A operação é bem mais simples do que as neurocirurgias tradicionais. Os pesquisadores usam tomografias para identificar o ponto exato no cérebro que deve ser atingido pelos raios gama.
O transtorno obsessivo-compulsivo é uma doença psiquiátrica cujas manias muitas vezes causam até danos físicos ao paciente, como lavar as mãos até que elas sangrem. Acredita-se que esteja ligado ao disparo inadequado de neurônios num circuito do cérebro que liga a base do órgão ao córtex, a região mais externa.
Uma vez determinado o alvo no cérebro, os médicos colocam o paciente numa câmara de cobalto radiativo, parecida com uma câmara de ressonância magnética. Dentro dela, a cabeça fica envolvida por uma espécie de redoma com 201 pequenos furos.
Na região do cérebro em que os raios gama vindos dos furos se cruzam acontece o efeito desejado -uma pequena lesão mata os neurônios cujo disparo é anormal. "Após a cirurgia, o paciente levanta e vai embora para casa", descreve Miguel Filho.
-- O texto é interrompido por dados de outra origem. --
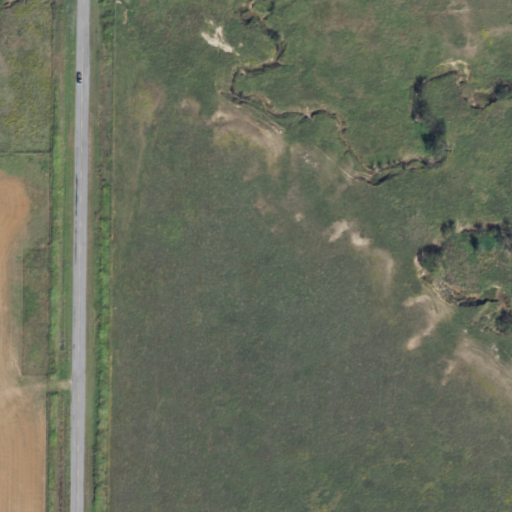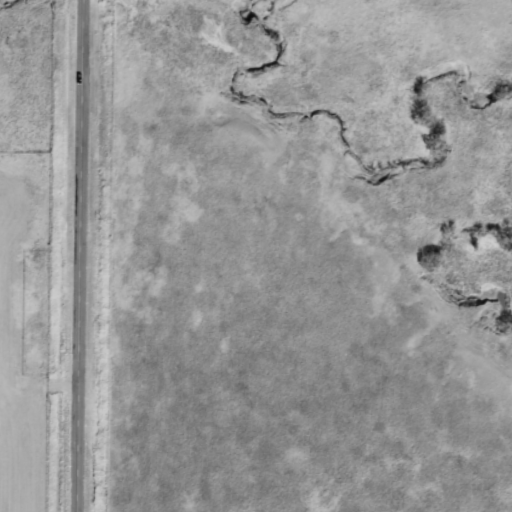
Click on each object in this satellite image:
road: (80, 255)
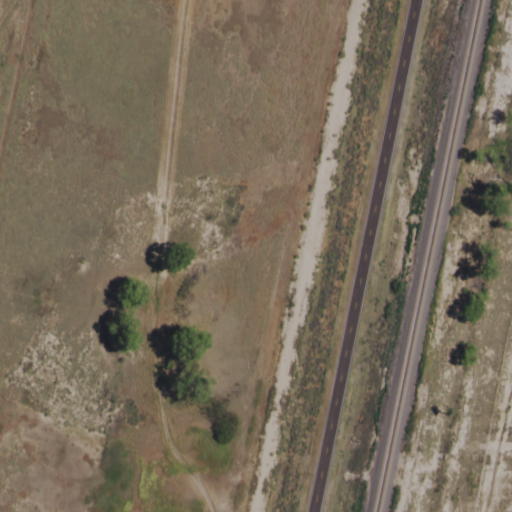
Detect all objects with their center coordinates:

O que não quer dizer que não ocorram efeitos colaterais. O mais comum são dores de cabeça, mas efeitos imprevisíveis podem acontecer. "Houve um caso, na Universidade Brown [EUA], em que o paciente teve um problema com apatia, passou a ser uma pessoa com muita falta de iniciativa. Mas menos da metade dos pacientes sofre um efeito colateral."
No caso de cirurgias com abertura do crânio, os danos são mais freqüentes. Podem ocorrer infecções ou até inchaço do cérebro.
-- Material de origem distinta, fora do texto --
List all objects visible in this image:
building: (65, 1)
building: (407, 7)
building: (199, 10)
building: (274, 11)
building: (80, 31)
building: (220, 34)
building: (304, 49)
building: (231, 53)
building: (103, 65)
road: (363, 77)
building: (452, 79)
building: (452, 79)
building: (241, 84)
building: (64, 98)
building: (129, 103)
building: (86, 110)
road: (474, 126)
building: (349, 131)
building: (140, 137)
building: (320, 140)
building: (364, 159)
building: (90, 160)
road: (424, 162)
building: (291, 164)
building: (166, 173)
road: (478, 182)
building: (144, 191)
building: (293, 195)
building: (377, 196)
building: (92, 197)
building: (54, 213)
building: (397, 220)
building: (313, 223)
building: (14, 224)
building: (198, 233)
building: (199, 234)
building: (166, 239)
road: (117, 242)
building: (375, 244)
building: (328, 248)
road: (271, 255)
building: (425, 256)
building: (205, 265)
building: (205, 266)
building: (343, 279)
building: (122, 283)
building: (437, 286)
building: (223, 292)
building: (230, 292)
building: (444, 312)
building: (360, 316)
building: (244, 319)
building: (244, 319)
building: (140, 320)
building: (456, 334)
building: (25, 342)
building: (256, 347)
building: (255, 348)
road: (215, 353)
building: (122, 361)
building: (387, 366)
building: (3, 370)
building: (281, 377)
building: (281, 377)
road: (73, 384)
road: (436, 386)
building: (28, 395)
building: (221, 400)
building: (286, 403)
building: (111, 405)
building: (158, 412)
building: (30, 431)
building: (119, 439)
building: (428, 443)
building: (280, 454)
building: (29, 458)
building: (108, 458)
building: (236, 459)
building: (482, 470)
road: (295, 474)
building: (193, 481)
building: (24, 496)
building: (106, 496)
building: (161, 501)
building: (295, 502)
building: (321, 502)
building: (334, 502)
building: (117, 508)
A Universidade Brown já usa a técnica dos raios gama para tratamento de TOC há quase dez anos. No Brasil, as primeiras operações ocorreram em dezembro passado. Já foram feitas cinco, mas Miguel Filho considera cedo demais para comentar os resultados. É preciso esperar ao menos um ano para avaliar os pacientes.
Agora o grupo brasileiro pretende dar um salto ainda maior: conduzir o primeiro estudo do tipo "duplo-cego" com a cirurgia.
A idéia é medir o quanto a evolução dos pacientes está ligada ao chamado efeito placebo (melhora do quadro médico pela crença do paciente de que recebeu tratamento eficiente, mesmo quando não foi de fato tratado).
Serão recrutados 48 pacientes para o estudo. Apenas metade deles receberá a injeção de raios gama da cirurgia, mas nem os médicos nem os pacientes saberão quais foram realmente operados -daí o nome "duplo-cego".
Após um ano, os médicos serão informados sobre quem recebeu de fato o tratamento e os cientistas poderão comparar a evolução de todos os casos. Após a revelação, os pacientes não-operados poderão passar pelo procedimento, se desejarem.
A pesquisa de R$ 2 milhões foi financiada pela Fapesp (Fundação de Amparo à Pesquisa do Estado de São Paulo), pelo Instituto de Radiocirurgia de São Paulo e pelo Hospital Santa Paula. Os estudos foram conduzidos por especialistas de psiquiatria e neurocirurgia da USP e psiquiatras da Unifesp (Universidade Federal de São Paulo).